Il Dittatore (lat.: dictator) era una figura caratteristica dell'assetto della costituzione della Repubblica Romana.

Si ritiene comunemente che la dittatura fosse una magistratura straordinaria. Ma tale convincimento si fonda sulla distinzione fra magistrature ordinarie e magistrature straordinarie che è estranea alle fonti, e che riposa esclusivamente sull'autorità di Theodor Mommsen.

Giulio Cesare

Si dovrebbe anzi dubitare che la dittatura possa qualificarsi semplicemente come una magistratura, perché difetterebbe comunque di due delle caratteristiche essenziali delle magistrature dell'età repubblicana, e cioè della collegialità e della elettività.

Il dittatore, infatti, non aveva alcun collega, e nominava come proprio subalterno il magister equitum (comandante della cavalleria). Inoltre, il dittatore non veniva eletto dalle assemblee popolari, come tutti gli altri magistrati, ma veniva dictus, cioè nominato, da uno dei consoli, di concerto con l'altro console e con il senato, seguendo un rituale che prevedeva la nomina di notte, in silenzio, rivolto verso oriente, e in territorio romano[1].

Cicerone e Varrone, anzi, ricollegano l'etimologia del termine a questa particolare procedura di nomina[2][3]. È probabile che il dittatore fosse l'antico comandante della fanteria, il magister populi, e questo spiegherebbe l'antico divieto, per lui, di montare a cavallo.

Alla dittatura si faceva ricorso solamente in casi straordinari (quale un impedimento grave ad operare del console che lo nominava), e il dittatore durava in carica fino a quando non avesse svolto i compiti per i quali era stato nominato, e comunque non più di sei mesi[4]; inoltre il dittatore usciva dalla propria carica una volta scaduto l'anno di carica del console che lo aveva nominato[5].

Il dittatore era dotato di summum imperium, e cumulava in sé il potere dei due consoli; per questa ragione era accompagnato da ventiquattro littori. Inoltre non era soggetto al limite della provocatio ad populum[6], e per questo i suoi littori giravano anche all'interno del pomerium con le scuri inserite nei fasci. Tutti gli altri magistrati erano a lui subordinati.

VOCI:

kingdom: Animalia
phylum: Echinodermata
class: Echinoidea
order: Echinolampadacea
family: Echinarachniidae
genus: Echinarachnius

ESERCIZI PROPOSTI:
a) Nel brano sulla dittatura romana, da quanti littori era accompagnato il dittatore?
b) Scrivi il seguito del brano sulla dittatura romana, cominciando subito dopo la sua ultima frase.

RISULTATI:
a) Da ventiquattro littori.

b)
Alla dittatura i Romani facevano ricorso in situazioni di emergenza, come per sedare una rivolta (dictator seditionis sedandae causa) o per affrontare pericoli esterni e governare lo Stato in situazioni di difficoltà (dictator rei gerendae causa).

Altri tipi di dittatori erano nominati occasionalmente per motivi contingenti, come, per esempio:

  • comitiorum habendorum causa (per convocare i comitia per le elezioni)
  • clavi figendi causa (per piantare il clavus annalis, il chiodo annuale, nella parete del tempio di Giove, utile ai fini del computo calendariale degli anni)
  • feriarum constituendarum causa (per determinare le festività)
  • ludorum faciendorum causa (per officiare i giochi pubblici)
  • quaestionibus exercendis (per tenere determinate processi)
  • legendo senatui (per nominare nuovi senatori ai posti che si erano resi vacanti nel Senato)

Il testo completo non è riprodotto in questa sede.